Summer of Supernovas, by Darcy Woods

For Wil, the next few weeks will be especially critical:  a brief period of planetary alignment means that she will have to face her worst astrological fear (the Fifth House).  In plain English, this is a prime period in which she could find the Love of Her Life (just as long as he is not a Pisces!).

To her credit, she does find the right guy with the right sign.  Seth doesn't just have the right birthdate, he's also a nice guy and friendly.  So then, why does she find herself distracted by his brother Grant?  And why does she find herself thinking about Grant instead of Seth when they're together.  Grant can't possibly be Mr. Right -- he has an entirely wrong sign altogether!

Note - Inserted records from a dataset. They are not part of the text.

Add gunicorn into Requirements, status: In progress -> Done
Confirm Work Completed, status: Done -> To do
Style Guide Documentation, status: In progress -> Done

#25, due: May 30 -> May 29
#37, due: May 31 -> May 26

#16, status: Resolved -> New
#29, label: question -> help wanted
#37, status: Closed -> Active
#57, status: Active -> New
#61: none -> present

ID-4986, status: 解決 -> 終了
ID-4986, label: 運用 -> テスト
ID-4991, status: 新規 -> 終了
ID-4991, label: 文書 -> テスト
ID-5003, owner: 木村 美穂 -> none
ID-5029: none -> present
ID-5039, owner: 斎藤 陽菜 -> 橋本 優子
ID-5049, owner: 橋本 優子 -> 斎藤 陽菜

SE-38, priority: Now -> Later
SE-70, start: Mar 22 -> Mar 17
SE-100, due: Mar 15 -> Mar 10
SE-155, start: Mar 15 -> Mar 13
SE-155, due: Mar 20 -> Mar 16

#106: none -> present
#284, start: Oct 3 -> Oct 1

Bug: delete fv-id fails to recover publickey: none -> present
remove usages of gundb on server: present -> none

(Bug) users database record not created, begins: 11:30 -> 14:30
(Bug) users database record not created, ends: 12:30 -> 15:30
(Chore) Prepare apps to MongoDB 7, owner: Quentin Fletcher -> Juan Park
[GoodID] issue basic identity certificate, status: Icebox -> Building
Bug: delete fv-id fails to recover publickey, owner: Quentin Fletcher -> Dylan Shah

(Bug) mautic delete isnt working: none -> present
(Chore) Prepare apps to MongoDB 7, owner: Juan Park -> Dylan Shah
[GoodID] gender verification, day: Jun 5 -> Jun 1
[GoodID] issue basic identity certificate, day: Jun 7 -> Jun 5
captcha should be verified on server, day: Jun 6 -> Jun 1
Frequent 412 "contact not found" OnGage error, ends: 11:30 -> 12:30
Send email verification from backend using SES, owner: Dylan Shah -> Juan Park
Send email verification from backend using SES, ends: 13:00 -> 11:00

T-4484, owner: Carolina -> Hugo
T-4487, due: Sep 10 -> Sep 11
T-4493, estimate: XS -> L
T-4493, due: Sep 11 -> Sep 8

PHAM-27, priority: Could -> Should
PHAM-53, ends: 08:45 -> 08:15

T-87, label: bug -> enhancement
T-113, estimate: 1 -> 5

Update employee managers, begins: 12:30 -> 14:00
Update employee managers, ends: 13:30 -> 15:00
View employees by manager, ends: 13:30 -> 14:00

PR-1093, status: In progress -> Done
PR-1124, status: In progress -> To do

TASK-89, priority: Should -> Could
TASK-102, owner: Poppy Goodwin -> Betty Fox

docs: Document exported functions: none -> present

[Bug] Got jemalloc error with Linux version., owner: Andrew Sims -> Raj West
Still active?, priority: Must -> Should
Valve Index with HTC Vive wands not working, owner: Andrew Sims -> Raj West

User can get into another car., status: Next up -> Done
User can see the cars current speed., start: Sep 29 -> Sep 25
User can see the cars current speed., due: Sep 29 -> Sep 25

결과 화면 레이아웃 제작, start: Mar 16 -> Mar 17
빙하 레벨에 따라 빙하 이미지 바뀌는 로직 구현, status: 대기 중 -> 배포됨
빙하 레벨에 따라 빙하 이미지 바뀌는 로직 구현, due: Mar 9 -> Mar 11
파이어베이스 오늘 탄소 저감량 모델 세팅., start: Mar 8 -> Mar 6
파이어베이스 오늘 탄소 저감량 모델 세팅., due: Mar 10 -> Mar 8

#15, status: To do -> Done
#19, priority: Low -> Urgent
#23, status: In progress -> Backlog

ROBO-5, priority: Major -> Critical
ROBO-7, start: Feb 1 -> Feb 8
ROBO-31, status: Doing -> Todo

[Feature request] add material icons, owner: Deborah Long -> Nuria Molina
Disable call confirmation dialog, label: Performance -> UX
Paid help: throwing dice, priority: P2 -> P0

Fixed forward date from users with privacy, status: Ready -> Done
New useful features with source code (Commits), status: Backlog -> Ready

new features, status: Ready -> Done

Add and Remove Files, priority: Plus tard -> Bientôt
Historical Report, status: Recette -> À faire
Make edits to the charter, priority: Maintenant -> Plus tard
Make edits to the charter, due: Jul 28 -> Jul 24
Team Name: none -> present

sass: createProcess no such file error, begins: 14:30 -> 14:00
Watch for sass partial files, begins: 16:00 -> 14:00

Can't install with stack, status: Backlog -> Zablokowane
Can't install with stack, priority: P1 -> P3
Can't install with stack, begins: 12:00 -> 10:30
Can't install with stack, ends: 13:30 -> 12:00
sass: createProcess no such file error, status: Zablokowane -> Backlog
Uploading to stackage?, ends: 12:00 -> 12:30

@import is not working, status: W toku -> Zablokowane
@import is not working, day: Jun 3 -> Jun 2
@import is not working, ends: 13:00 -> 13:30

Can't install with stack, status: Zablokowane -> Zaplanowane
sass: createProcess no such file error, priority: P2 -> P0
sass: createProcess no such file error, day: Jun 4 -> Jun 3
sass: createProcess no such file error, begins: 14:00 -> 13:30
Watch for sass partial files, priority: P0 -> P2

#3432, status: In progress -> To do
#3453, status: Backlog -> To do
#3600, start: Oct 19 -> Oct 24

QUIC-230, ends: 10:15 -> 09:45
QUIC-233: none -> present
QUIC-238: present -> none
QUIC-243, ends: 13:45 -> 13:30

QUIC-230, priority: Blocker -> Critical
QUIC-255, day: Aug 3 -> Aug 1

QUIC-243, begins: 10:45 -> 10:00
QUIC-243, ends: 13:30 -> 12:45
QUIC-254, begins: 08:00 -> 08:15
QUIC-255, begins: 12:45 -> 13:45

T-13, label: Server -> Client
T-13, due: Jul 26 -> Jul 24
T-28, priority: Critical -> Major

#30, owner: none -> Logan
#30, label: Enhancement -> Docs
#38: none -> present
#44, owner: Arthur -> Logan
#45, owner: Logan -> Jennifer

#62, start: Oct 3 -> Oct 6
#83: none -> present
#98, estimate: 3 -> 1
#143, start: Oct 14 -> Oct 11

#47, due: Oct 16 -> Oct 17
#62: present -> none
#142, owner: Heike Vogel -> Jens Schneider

Faced with a conflict between what the stars tell her and what her heart desires, Wil makes a mess of things for 300+ glorious pages.  The fact that she is blessed with a loyal BFF, two doting (and unbelievably patient) potential boyfriends, a bunch of supportive adults, and no real responsibilities make this YA romance nirvana.  I, on the other hand, found it saccharine and unrealistic.  Folks may attribute my negative response to my gender, but this is honestly vapid stuff.  I've got no issue with romances.  They can work quite well when the characters have depth, honest motivations, and the reader is allowed to develop sympathy for both side.  A reviewer compared this novel with Jenny Han's books, but there is so much more going on in those books (like guys who actually have feelings and relationships based upon communication).

The set-up (girl obsessed with astrology to the point of ignoring common sense) wears thin and is a paper tiger that she will easily overcome in the end (I was somewhat more impressed with her twelfth-hour defeat of her clown phobia).  It didn't help my mood that, once again, we have the dead mother trope (although ironically much is made of Grant and Seth's angelic mother putting in pinch hitter maternal advice).  The most original (and my favorite part) were the two sidekicks (Irina and Manny) who provide some original (albeit ethnically-stereotyped) comic relief.